As they recalled a certain LST—troop carrier--explosion, they both fell silent, turned toward the gathered crowd and made some comments about how they had lost the groups they had come here with; the tears had dried already for these men as slowly walked off toward the white crosses, but for many of us present, the tears fell.

“I was there.” One 93-year old vet looking at my “Battle of the Bulge” baseball cap said. Reaching out my hand, I began to stumble over the words, swallowed and said “thank you for your service, sir.” A tear fell and I wondered, what else can be said to a man who landed on D-day, fought through Bastogne and ended the war in Berlin?

As I sat in my car overlooking Omaha Beach just after H-Hour, I sipped on a cider from trees that had been christened by the blood of our boys. Marveling at the distance from the water to the seawall, I wondered, are we as good a nation today as we were then? I wondered, could I have made that run across the sand under such intense fire? Would I have even tried?

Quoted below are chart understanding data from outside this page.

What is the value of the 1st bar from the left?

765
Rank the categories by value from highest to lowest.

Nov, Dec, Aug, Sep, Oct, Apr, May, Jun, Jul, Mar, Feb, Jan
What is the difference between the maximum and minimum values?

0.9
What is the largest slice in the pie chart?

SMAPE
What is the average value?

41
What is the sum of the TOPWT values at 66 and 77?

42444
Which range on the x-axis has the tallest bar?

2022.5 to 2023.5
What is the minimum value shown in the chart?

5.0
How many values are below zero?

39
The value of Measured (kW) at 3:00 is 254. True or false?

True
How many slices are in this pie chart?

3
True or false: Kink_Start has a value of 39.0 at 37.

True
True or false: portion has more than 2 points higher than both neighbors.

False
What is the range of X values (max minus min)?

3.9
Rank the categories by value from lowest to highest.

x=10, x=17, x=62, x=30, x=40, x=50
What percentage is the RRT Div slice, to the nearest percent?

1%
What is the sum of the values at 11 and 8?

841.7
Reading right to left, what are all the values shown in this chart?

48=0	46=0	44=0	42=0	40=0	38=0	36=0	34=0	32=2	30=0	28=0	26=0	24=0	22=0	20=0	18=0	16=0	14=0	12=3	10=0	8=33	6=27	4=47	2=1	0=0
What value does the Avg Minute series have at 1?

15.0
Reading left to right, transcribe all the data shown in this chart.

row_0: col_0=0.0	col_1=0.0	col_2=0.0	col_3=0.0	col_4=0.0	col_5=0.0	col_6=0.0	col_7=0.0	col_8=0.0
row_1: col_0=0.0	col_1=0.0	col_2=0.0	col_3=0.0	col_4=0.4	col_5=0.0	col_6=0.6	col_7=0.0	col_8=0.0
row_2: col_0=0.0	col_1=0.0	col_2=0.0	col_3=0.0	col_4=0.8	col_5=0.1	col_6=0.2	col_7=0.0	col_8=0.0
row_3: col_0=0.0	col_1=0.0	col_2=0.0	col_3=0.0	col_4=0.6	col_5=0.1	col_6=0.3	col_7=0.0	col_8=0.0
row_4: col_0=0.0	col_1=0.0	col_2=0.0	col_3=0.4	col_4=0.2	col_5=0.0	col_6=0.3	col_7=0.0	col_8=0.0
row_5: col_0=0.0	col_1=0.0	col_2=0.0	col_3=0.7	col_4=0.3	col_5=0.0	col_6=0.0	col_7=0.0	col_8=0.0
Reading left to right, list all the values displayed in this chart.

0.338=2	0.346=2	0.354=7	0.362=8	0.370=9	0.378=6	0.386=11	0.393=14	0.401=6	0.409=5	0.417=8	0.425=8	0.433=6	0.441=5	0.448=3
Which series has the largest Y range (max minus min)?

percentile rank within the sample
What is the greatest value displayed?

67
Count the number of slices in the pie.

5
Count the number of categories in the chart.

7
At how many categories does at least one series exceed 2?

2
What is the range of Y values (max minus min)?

The boys on those beaches, falling from the sky, rotting in the jungles of the Pacific, fought not so we could become the nation we are today; responsibility for everything shunned by all, pinned to some “deep dark moment from childhood;” gluttony now the new national pastime and like dark periods from what we had hoped were in the past, immigrants—both illegal and legal ones—being persecuted not by fanatics this time but by so-called mainstream—although somewhat radical—Americans. 

And, these policies are being veiled in “Christianity” and "patriotism." Sounds, however, just like the ideology our boys landing on these Norman shores were fighting to rid Europe of.  

The Boys fought for Different Reasons

The boys of D-Day did not fight for an intolerant America; an America where corporate interests and the wealthy are permitted to spend however much they want to get their “representatives” elected; an America that disrespects a President because he is black, has a Muslim-sounding name and tries to off-set the gains of thirty years of political abuse by the right in order to give the struggling American worker a fighting chance.

The boys of D-Day fought for truth, liberty and justice for all: not lies passed off as the truth ( WMD, no global warming, health care is socialism), imprisonment because you are poor and no justice for the same reason. They did not fight for an America that has come to so hate educated and smart people. It used to be a sign of accomplishment to have obtained a great education but today, unless your institution of higher learning is not a place linked to bible studies or great football teams, then you are considered a leftist, a “communist.”

In Normandy, I was so proud and I thought: if only every American spitting the vitriol of today’s political hysteria (the Tea Party nuts) could see this, we would be a better and freer nation still.

Tomorrow would be better than today--a very American notion, indeed.